* **TASK DETAILS**:
Each line of the records that holds the word "atlassian" should be copied out.

---- EXTRACTED INFORMATION

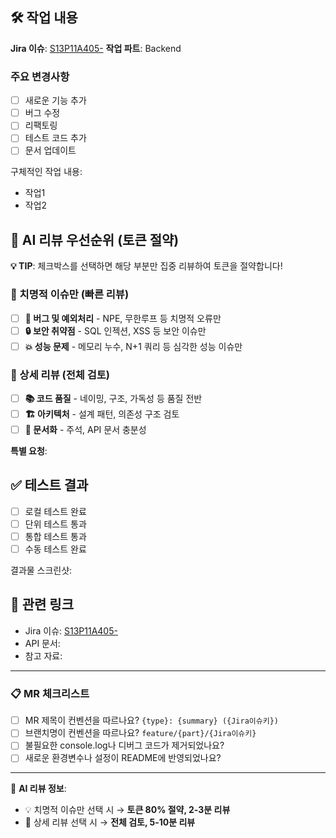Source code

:<!-- 브랜치명에서 자동 추출된 정보를 활용하세요 -->
<!-- 브랜치명: feature/be/S13P11A405-24 → Jira: S13P11A405-24, 파트: BE -->

## 🛠️ 작업 내용
<!-- 브랜치명과 Jira 이슈를 참고하여 작성해주세요 -->
**Jira 이슈**: [S13P11A405-](https://ssafy.atlassian.net/browse/S13P11A405-)
**작업 파트**: Backend <!-- 브랜치명에서 자동 인식: be/fe -->

### 주요 변경사항
- [ ] 새로운 기능 추가
- [ ] 버그 수정
- [ ] 리팩토링
- [ ] 테스트 코드 추가
- [ ] 문서 업데이트

구체적인 작업 내용:
- 작업1
- 작업2

## 🎯 AI 리뷰 우선순위 (토큰 절약)
**💡 TIP**: 체크박스를 선택하면 해당 부분만 집중 리뷰하여 토큰을 절약합니다!

### 🚨 치명적 이슈만 (빠른 리뷰)
- [ ] **🐛 버그 및 예외처리** - NPE, 무한루프 등 치명적 오류만
- [ ] **🔒 보안 취약점** - SQL 인젝션, XSS 등 보안 이슈만  
- [ ] **💥 성능 문제** - 메모리 누수, N+1 쿼리 등 심각한 성능 이슈만

### 📝 상세 리뷰 (전체 검토)
- [ ] **📚 코드 품질** - 네이밍, 구조, 가독성 등 품질 전반
- [ ] **🏗️ 아키텍처** - 설계 패턴, 의존성 구조 검토
- [ ] **📖 문서화** - 주석, API 문서 충분성

**특별 요청**: 
<!-- 특별히 봐주었으면 하는 파일이나 함수를 명시해주세요 -->

## ✅ 테스트 결과
- [ ] 로컬 테스트 완료
- [ ] 단위 테스트 통과
- [ ] 통합 테스트 통과
- [ ] 수동 테스트 완료

결과물 스크린샷:
<!-- 기능 동작 스크린샷을 첨부해주세요 -->

## 🔗 관련 링크
- Jira 이슈: [S13P11A405-](https://ssafy.atlassian.net/browse/S13P11A405-)
- API 문서: 
- 참고 자료:

---

### 📋 MR 체크리스트
- [ ] MR 제목이 컨벤션을 따르나요? `{type}: {summary} ({Jira이슈키})`
- [ ] 브랜치명이 컨벤션을 따르나요? `feature/{part}/{Jira이슈키}`
- [ ] 불필요한 console.log나 디버그 코드가 제거되었나요?
- [ ] 새로운 환경변수나 설정이 README에 반영되었나요?

---
🤖 **AI 리뷰 정보**: 
- 💡 치명적 이슈만 선택 시 → **토큰 80% 절약, 2-3분 리뷰**
- 📝 상세 리뷰 선택 시 → **전체 검토, 5-10분 리뷰**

--------

* **SOLVED PROBLEM**:
**Jira 이슈**: [S13P11A405-](https://ssafy.atlassian.net/browse/S13P11A405-)
- Jira 이슈: [S13P11A405-](https://ssafy.atlassian.net/browse/S13P11A405-)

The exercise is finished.